The remarks I have made in reference to the general treatment of diphtheria naturally render superfluous a discussion of the value of abstraction of blood. To be sure, it could only be a question of local bleeding. For nobody would dare to resort to jugular venesection, as our predecessors did in the last century. It may be safely asserted of the latter that it has no influence on the process, but frequently increases the local swelling and makes the patient more anæmic. There is no case in which a resort to it would not be criminal. I can distinctly recall the time when bleeding and calomel formed the groundwork of the treatment. Until the year 1862 the death-rate in Rupert, Vermont, from diphtheria was 90 per cent., according to the reports of the local physicians, and particularly of my pupil, Dr. Guild, who at that time finished his studies in New York and commenced practising. When, in the same epidemic, bleeding and calomel were replaced by stimulants and iron, with the chlorate of potassium, 90 per cent. recovered.

That attention must be paid to the general condition mainly during a retarded convalescence from previous sickness is self-evident. Any complications, too, must be subjected to early treatment. Diarrhoea must be mentioned among these; it reduces the patient's strength very quickly; likewise, the early appearing nephritis, which may suddenly end life.
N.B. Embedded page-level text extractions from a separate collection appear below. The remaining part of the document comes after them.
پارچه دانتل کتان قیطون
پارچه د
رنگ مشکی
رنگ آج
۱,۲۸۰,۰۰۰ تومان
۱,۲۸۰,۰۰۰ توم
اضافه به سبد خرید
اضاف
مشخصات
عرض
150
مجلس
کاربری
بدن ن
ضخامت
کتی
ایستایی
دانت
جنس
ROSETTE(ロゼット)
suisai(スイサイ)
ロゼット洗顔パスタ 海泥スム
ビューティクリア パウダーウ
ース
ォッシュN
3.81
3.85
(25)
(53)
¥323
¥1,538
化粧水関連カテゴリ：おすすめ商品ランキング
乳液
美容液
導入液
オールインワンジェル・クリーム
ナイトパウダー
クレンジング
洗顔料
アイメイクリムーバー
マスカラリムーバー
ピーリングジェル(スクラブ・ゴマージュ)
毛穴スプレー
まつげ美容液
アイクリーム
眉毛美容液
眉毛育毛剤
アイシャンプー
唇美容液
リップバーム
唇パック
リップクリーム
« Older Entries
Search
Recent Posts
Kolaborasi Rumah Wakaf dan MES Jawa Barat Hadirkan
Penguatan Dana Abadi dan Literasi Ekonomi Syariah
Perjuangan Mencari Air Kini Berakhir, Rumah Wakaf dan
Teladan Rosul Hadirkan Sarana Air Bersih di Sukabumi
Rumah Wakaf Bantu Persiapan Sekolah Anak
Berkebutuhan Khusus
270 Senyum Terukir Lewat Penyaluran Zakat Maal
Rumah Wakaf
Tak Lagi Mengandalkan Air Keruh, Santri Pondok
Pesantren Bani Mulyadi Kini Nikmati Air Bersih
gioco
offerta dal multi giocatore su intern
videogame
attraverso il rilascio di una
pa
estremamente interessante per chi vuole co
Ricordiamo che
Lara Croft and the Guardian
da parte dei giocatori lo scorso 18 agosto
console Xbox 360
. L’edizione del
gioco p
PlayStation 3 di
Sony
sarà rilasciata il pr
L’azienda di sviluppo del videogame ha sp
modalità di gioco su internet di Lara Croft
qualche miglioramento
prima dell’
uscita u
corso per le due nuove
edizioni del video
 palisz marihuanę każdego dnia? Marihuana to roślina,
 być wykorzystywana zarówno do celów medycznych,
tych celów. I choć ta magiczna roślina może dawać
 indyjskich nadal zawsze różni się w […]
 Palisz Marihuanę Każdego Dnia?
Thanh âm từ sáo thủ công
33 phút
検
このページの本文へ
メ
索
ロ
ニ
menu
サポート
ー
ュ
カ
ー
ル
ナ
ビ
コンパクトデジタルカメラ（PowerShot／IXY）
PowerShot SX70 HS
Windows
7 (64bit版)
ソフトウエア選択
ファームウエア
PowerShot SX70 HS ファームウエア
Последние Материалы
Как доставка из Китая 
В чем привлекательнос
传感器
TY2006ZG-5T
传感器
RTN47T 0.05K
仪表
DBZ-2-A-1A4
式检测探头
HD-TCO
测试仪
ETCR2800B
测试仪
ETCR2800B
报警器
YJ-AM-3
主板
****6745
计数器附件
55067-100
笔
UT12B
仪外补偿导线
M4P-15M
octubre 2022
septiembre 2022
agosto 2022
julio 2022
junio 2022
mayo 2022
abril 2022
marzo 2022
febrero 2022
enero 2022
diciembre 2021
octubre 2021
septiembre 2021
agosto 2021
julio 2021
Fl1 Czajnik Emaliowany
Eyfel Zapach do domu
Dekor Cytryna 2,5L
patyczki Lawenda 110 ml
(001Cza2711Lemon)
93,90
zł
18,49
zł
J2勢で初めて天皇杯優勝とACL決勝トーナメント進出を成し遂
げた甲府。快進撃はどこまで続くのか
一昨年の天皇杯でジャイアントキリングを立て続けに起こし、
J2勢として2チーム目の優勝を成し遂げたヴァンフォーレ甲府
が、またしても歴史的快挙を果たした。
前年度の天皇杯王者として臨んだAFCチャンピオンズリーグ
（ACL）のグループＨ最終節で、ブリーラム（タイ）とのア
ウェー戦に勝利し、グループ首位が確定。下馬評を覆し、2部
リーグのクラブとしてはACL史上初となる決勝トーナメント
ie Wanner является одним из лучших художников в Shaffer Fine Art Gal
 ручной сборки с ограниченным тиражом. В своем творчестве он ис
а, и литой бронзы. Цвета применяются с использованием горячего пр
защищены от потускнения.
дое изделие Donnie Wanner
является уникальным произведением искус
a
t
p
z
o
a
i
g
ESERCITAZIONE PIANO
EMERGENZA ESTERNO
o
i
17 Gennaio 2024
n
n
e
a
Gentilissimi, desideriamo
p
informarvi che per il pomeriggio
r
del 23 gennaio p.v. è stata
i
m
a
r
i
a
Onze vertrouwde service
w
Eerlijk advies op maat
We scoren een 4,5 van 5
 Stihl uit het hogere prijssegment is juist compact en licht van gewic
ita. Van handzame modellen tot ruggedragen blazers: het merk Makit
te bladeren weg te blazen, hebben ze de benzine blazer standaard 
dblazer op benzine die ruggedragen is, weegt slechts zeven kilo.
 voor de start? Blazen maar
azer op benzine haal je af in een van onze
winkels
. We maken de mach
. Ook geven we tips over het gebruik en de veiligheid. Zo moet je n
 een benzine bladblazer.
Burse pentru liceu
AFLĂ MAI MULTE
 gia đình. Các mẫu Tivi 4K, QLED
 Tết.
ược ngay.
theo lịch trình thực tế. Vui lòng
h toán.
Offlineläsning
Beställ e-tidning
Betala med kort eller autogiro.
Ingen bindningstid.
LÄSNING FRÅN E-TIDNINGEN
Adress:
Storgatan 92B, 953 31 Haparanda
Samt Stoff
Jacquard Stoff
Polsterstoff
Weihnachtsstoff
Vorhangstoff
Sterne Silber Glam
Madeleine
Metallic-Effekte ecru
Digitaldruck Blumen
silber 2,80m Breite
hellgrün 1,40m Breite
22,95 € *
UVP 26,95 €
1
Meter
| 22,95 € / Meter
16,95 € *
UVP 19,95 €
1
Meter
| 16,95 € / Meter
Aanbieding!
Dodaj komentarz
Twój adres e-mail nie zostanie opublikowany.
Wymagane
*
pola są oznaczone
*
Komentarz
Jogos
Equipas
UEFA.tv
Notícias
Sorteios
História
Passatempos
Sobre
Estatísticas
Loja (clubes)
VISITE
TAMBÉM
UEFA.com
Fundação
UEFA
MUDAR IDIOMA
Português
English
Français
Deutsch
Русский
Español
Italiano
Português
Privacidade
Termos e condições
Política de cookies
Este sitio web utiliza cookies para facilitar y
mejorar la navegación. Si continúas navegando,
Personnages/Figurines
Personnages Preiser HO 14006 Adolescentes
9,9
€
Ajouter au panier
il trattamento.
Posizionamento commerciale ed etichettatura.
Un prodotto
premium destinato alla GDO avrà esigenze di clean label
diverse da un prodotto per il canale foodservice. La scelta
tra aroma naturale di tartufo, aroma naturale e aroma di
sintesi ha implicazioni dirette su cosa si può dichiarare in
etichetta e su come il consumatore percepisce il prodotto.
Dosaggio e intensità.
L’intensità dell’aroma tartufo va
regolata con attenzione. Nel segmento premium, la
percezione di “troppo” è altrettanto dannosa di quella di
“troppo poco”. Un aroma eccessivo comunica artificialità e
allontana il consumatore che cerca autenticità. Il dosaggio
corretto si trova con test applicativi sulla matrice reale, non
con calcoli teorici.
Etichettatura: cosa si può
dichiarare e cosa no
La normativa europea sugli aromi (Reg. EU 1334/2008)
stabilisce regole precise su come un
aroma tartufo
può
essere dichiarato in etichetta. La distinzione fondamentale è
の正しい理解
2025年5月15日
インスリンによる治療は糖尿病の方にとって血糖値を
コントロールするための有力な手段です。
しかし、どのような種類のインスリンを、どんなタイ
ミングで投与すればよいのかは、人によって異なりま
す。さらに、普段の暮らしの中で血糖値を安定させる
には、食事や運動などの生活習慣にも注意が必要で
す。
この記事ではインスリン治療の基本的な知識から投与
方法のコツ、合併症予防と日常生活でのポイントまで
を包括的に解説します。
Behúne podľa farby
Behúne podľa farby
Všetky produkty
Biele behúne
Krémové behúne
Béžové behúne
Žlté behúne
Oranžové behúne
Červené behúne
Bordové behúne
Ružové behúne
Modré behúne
In this connection I must allude to the great danger of self-infection, which may occur in every variety of cases, severe or mild. The poison is diffused by expiration and expectoration. Though care may have been taken to disinfect the linen, towels, handkerchiefs, the bedstead and bedding, chairs and wall-papers, and carpets and curtains, even the clothing of the attendants will be infected. While the patient is getting well he will be infected again, and have a more serious relapse; and a third one, and succumb. I have met with such cases often, and with some which went from one attack into another, and would certainly have perished but for their removal to a distant part of the town. Where there are vacant rooms the indication is to change rooms every few days and to thoroughly disinfect (with sulphurous acid) that which has been used and infected.